Data extracts: Begin
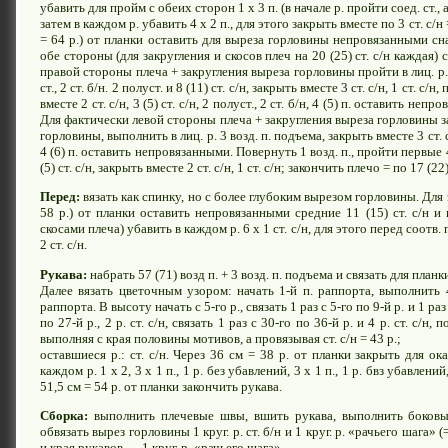
убавить для пройм с обеих сторон 1 х 3 п. (в начале р. пройти соед. ст.,
затем в каждом р. убавить 4 х 2 п., для этого закрыть вместе по 3 ст. с/н 
= 64 р.) от планки оставить для выреза горловины непровязанными сна
обе стороны (для закругления и скосов плеч на 20 (25) ст. с/н каждая
правой стороны плеча + закругления выреза горловины пройти в лиц. р.
ст., 2 ст. б/н. 2 полуст. и 8 (11) ст. с/н, закрыть вместе 3 ст. с/н, 1 ст. с/н
вместе 2 ст. с/н, 3 (5) ст. с/н, 2 полуст., 2 ст. б/н, 4 (5) п. оставить н
Для фактически левой стороны плеча + закругления выреза горловины з
горловины, выполнить в лиц. р. 3 возд. п. подъема, закрыть вместе 3 ст. с/н,
4 (6) п. оставить непровязанными. Повернуть 1 возд. п., пройти первые 4 (5
(5) ст. с/н, закрыть вместе 2 ст. с/н, 1 ст. с/н; закончить плечо = по 17 (22)
Перед:
вязать как спинку, но с более глубоким вырезом горловины. Для эт
58 р.) от планки оставить непровязанными средние 11 (15) ст. с/н 
скосами плеча) убавить в каждом р. 6 х 1 ст. с/н, для этого перед соотв.
2 ст. с/н.
Рукава:
набрать 57 (71) возд п. + 3 возд. п. подъема и связать для планк
Далее вязать цветочным узором: начать 1-й п. раппорта, выполнить 4
раппорта. В высоту начать с 5-го р., связать 1 раз с 5-го по 9-й р. и 1 раз 
по 27-й р., 2 р. ст. с/н, связать 1 раз с 30-го по 36-й р. и 4 р. ст. с/н,
выполняя с края половины мотивов, а провязывая ст. с/н = 43 р.;
оставшиеся р.: ст. с/н. Через 36 см = 38 р. от планки закрыть для ок
каждом р. 1 х 2, 3 х 1 п., 1 р. без убавлений, 3 х 1 п., 1 р. бвз убавлени
51,5 см = 54 р. от планки закончить рукава.
Сборка:
выполнить плечевые швы, вшить рукава, выполнить боков
обвязать вырез горловины 1 круг. р. ст. б/н и 1 круг. р. «рачьего шага» 
и края рукавов — 1 круг. р. «рачьего шага».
Data extracts: End
§ Exercise description
Please print the lines from the one containing "оставшиеся р.: ст." through the last line of the material, exactly, and leave out all other lines.

§ Answer section
оставшиеся р.: ст. с/н. Через 36 см = 38 р. от планки закрыть для ок
каждом р. 1 х 2, 3 х 1 п., 1 р. без убавлений, 3 х 1 п., 1 р. бвз убавлени
51,5 см = 54 р. от планки закончить рукава.
Сборка:
выполнить плечевые швы, вшить рукава, выполнить боков
обвязать вырез горловины 1 круг. р. ст. б/н и 1 круг. р. «рачьего шага» 
и края рукавов — 1 круг. р. «рачьего шага».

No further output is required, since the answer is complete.